How The Rebbe’s Perspective on Marriage Blew Up on Instagram
Two months ago, Met@Chabad wagered that social media was hungry for the Rebbe’s perspective on marriage. Two weeks later, their brand-new account blew up on Instagram.
The Chabad Young Professionals team, directed by Rabbi Beryl Frankel, has been revamping how young single Jews find their soulmates. Last spring, they launched a matchmaking service, Met@Chabad, that draws on single’s deeply held values to help them establish a strong marriage with the right person.
Their pioneering platform combines AI technology and a dose of personal attention from seasoned shadchanim. But for Rabbi Frankel, building the hardware wasn’t enough. “We knew we needed to shift the culture around marriage,” he says. Tapping into a perspective that’s fresh and new to many of today’s young Jews, Met@Chabad runs on a playbook rooted in the Rebbe’s guidance to those seeking their soulmate.
In late August, Met@Chabad launched on Instagram. They hoped to shift the culture by injecting short, punchy insights from Chabad thinkers and relationship experts like Mrs. Chana Weissberg, Rabbi Simon Jacobson, Rabbi Manis Friedman, and Dr. Laurie Betito into Instagram’s algorithm.
“People were skeptical,” says Mendel Schaeffer, CYP International’s Content Coordinator, “it wasn’t clear how big of an audience there was for our perspective.”
But clarity wasn’t long in coming. Just two weeks after launching, a video of Rabbi Manis Friedman entitled “Should one marry for love?” was shared over 300,000 times and racked up eight and a half million views in just a week.
“You do not get married because you are in love with someone, “Rabbi Friedman says in the clip, “you have to be in love with marriage if you are going to get married.” The post sparked a lively discussion. One commenter called it “The best insight in marriage I have ever heard,” and 5,372 people liked the comment in agreement.
“We’re seeing a hunger for a fresh perspective,” Rabbi Frankel says, “We’re educating people about an authentic Jewish approach to marriage, and today’s young Jewish singles see how valuable it is.”
Since going viral, Met@Chabad’s Instagram following has ballooned to over twenty-three thousand people, and with lots more hard-hitting content coming down the tube, the CYP team is just getting started.

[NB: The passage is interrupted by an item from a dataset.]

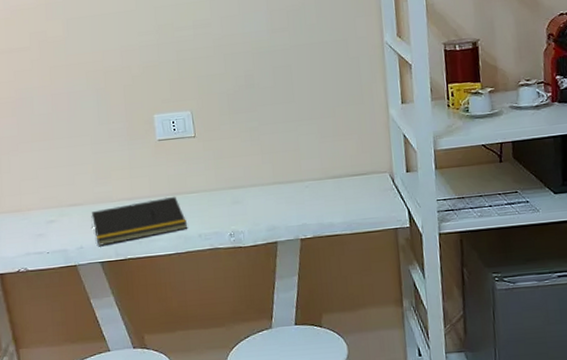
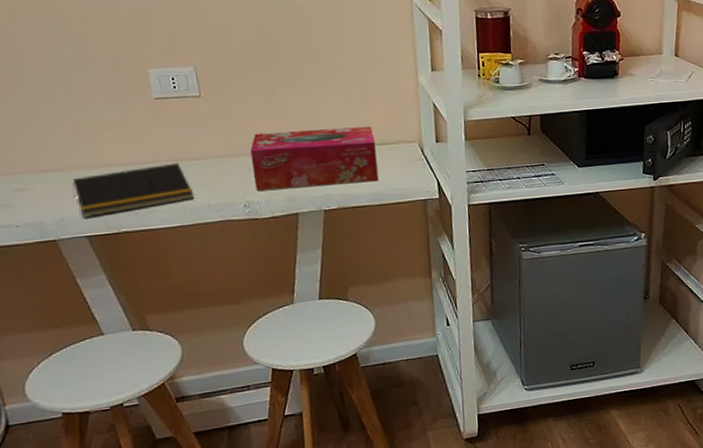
tissue box: none [236,158,352,221] -> present [250,126,379,191]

Instagram is only the beginning of a large digital footprint that will include multiple media platforms, including a soon-to-be-launched podcast on Jewish marriage.

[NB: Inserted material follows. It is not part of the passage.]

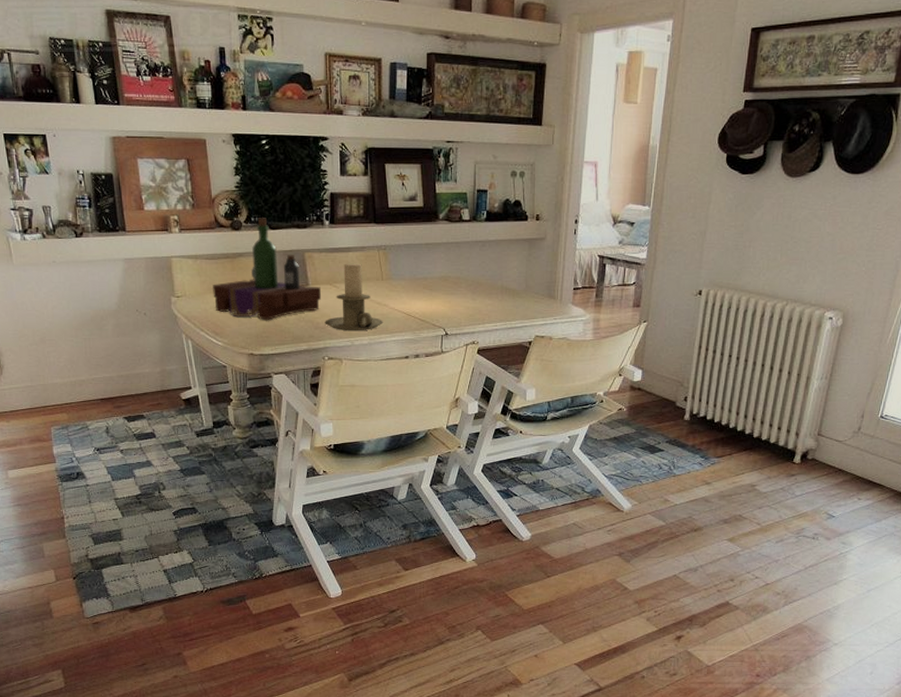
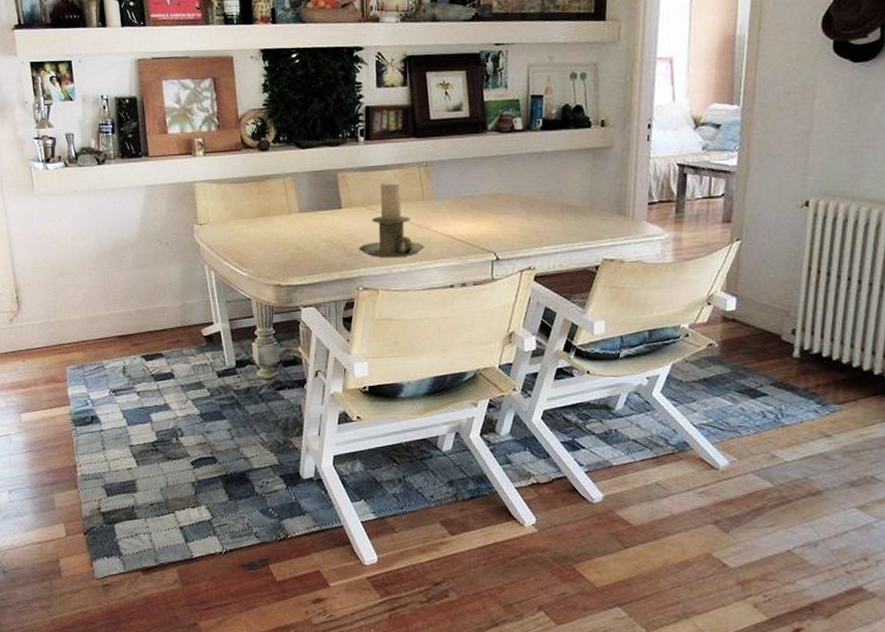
bottle: present [213,218,321,320] -> none [238,136,355,247]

“Numbers aren’t everything,” says Rabbi Mendy Kotlarsky, “but in this case, we’re seeing the Rebbe’s teachings on marriage resonate powerfully with young Jews; this is just one expression of that trend.” As Executive Director of Merkos 302, Rabbi Kotlarsky has followed Met@Chabad’s progress closely, and he’s already seen many young couples walk to the Chuppah thanks to the platform and its authentic Jewish ideas.
One such young Jew from Berlin, Alex Parhomovski, credits his engagement to Met@Chabad’s game-changing perspective. “I was taken by Met@Chabad’s big idea,” he said after his engagement to Ms. Shirley Stern in May 2022. “Other organizations I tried didn’t have a clear goal in mind, so you’d see people get stuck, and overall they were just unhappy. The idea that you must fall in love with marriage before you fall in love with a person hit home for me. It focused me, and my search became much more productive.”